(DATA FOR PROCESSING Opens)

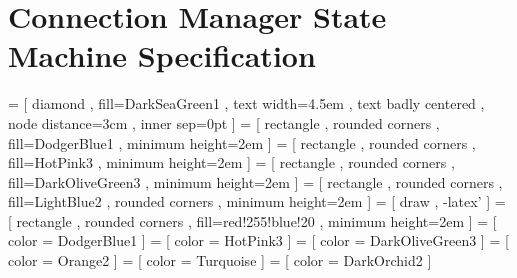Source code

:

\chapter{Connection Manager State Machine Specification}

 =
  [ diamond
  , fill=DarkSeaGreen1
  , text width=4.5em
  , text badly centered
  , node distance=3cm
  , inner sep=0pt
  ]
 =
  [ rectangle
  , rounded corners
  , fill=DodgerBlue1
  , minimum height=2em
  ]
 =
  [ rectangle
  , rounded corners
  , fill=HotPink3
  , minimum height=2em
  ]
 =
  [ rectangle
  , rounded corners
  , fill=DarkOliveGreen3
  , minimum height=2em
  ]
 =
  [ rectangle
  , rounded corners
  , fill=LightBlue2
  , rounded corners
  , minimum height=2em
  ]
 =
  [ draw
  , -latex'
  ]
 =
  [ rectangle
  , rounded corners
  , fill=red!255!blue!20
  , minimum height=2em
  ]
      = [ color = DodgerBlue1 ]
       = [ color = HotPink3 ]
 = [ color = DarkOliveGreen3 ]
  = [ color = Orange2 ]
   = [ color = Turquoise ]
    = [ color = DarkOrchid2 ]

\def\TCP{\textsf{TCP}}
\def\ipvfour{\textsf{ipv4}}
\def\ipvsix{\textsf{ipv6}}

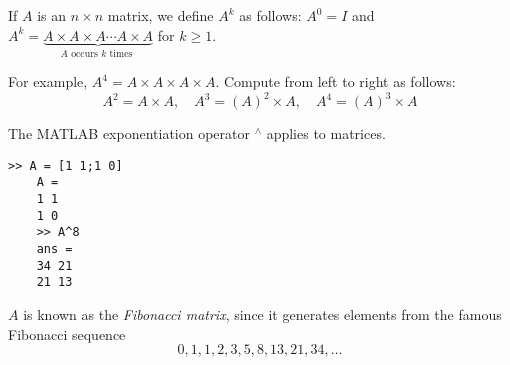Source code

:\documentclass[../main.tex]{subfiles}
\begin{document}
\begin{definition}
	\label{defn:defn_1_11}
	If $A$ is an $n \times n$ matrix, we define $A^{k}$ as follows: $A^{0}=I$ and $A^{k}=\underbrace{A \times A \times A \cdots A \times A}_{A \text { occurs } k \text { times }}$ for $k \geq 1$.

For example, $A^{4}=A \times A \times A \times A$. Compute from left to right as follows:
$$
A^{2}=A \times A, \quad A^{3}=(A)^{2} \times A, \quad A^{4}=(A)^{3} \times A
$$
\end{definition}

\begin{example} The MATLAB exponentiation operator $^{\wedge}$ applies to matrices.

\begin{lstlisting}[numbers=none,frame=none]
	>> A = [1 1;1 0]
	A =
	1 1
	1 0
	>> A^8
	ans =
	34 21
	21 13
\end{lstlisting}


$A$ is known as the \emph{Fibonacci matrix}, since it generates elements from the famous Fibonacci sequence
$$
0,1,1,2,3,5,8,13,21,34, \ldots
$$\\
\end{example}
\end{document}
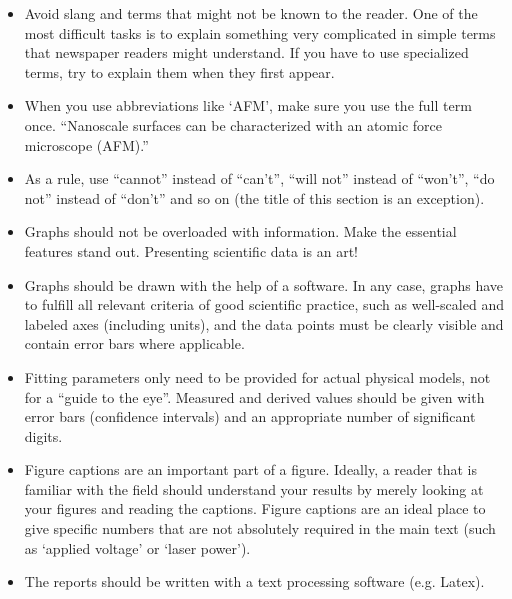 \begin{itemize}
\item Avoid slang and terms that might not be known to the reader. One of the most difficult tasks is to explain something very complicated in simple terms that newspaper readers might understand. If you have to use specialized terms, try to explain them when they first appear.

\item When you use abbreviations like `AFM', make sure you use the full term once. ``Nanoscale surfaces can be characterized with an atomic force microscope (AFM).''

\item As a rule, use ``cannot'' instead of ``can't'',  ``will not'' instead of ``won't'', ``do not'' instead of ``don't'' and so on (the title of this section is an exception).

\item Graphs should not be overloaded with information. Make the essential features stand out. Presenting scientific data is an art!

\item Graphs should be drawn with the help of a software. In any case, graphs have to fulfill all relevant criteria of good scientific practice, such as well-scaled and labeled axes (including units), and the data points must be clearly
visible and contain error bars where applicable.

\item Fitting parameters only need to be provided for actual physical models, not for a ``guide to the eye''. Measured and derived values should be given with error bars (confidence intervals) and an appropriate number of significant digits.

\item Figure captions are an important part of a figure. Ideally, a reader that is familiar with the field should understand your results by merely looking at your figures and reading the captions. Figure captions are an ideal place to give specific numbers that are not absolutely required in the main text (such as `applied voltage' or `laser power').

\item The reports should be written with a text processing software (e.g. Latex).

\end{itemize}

(DATA FOR PROCESSING Closes)
(DATA FOR PROCESSING Opens)

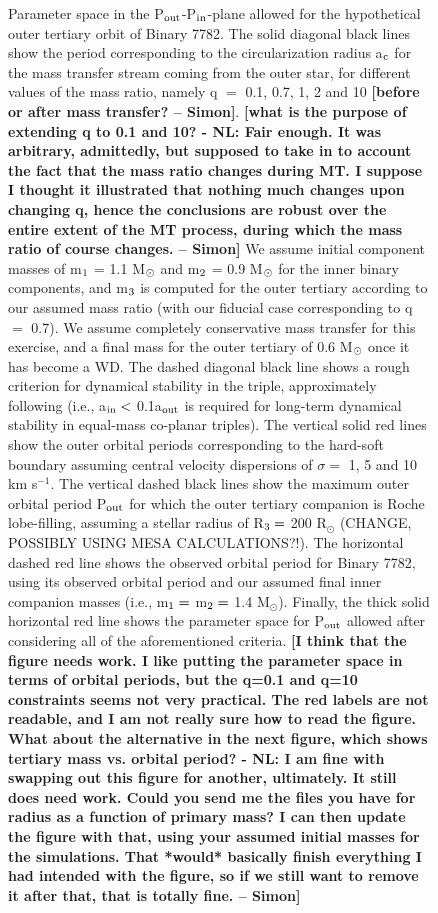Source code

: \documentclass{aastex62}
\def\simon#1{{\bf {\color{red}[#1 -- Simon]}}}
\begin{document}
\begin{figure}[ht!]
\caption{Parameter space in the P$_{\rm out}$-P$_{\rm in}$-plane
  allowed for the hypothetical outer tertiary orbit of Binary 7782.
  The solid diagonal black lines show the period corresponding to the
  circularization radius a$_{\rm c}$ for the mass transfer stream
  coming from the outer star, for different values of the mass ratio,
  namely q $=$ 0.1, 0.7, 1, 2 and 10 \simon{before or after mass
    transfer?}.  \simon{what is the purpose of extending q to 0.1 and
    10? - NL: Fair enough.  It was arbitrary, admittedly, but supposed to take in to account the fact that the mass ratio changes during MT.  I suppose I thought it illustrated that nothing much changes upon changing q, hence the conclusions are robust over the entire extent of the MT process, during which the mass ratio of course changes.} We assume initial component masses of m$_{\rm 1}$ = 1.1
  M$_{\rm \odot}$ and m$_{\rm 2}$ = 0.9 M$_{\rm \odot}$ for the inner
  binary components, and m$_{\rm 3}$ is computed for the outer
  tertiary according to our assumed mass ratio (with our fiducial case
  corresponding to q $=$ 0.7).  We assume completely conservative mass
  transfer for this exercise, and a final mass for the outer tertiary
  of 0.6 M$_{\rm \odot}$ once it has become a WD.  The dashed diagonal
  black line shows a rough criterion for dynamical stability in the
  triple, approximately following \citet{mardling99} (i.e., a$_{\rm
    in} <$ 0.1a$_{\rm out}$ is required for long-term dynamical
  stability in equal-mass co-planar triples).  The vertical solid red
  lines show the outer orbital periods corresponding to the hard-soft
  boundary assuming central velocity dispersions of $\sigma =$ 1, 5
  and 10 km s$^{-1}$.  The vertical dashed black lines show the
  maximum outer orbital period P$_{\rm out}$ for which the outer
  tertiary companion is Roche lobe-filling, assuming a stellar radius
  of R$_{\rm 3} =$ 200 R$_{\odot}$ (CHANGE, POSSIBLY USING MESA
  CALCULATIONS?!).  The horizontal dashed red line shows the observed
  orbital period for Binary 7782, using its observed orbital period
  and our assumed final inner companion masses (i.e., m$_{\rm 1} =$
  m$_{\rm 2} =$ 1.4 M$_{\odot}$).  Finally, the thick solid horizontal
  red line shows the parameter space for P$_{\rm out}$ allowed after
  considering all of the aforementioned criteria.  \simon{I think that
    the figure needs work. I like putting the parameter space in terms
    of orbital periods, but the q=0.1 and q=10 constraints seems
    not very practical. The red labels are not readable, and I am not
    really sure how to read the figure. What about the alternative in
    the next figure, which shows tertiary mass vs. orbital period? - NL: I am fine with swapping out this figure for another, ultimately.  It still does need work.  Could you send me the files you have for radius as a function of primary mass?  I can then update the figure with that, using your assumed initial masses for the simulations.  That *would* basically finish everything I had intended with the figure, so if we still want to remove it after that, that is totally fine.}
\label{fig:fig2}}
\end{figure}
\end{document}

(DATA FOR PROCESSING Closes)
(DATA FOR PROCESSING Opens)

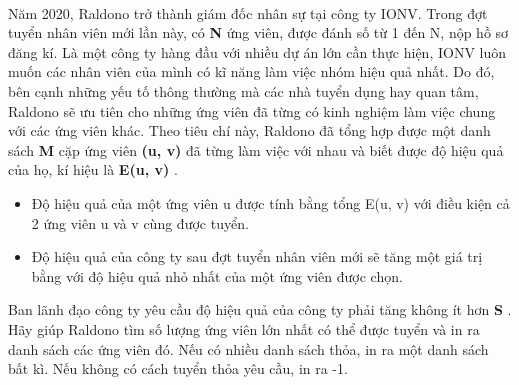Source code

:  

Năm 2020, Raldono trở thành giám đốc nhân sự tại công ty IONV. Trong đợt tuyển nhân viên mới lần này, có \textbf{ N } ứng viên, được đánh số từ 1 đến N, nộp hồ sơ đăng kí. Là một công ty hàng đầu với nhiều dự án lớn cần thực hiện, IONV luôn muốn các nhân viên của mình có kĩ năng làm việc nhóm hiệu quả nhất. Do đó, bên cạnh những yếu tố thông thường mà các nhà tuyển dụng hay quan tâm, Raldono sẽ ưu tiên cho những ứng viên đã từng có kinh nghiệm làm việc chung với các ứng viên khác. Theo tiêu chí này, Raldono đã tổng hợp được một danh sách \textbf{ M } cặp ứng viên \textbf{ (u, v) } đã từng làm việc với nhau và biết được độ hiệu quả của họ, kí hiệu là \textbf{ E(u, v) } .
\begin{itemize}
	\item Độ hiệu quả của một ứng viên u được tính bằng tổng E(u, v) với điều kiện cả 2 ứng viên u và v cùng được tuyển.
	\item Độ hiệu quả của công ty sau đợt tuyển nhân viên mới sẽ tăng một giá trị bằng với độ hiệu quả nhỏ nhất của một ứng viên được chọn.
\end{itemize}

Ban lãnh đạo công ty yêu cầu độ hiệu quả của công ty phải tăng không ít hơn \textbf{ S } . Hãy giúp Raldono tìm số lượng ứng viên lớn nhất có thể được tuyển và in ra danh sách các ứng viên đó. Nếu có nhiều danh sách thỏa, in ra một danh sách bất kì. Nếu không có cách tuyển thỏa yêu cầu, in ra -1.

(DATA FOR PROCESSING Closes)

For the string "textsf", return every line of the data where it appears.

_PROBLEM SOLUTION_
\def\TCP{\textsf{TCP}}
\def\ipvfour{\textsf{ipv4}}
\def\ipvsix{\textsf{ipv6}}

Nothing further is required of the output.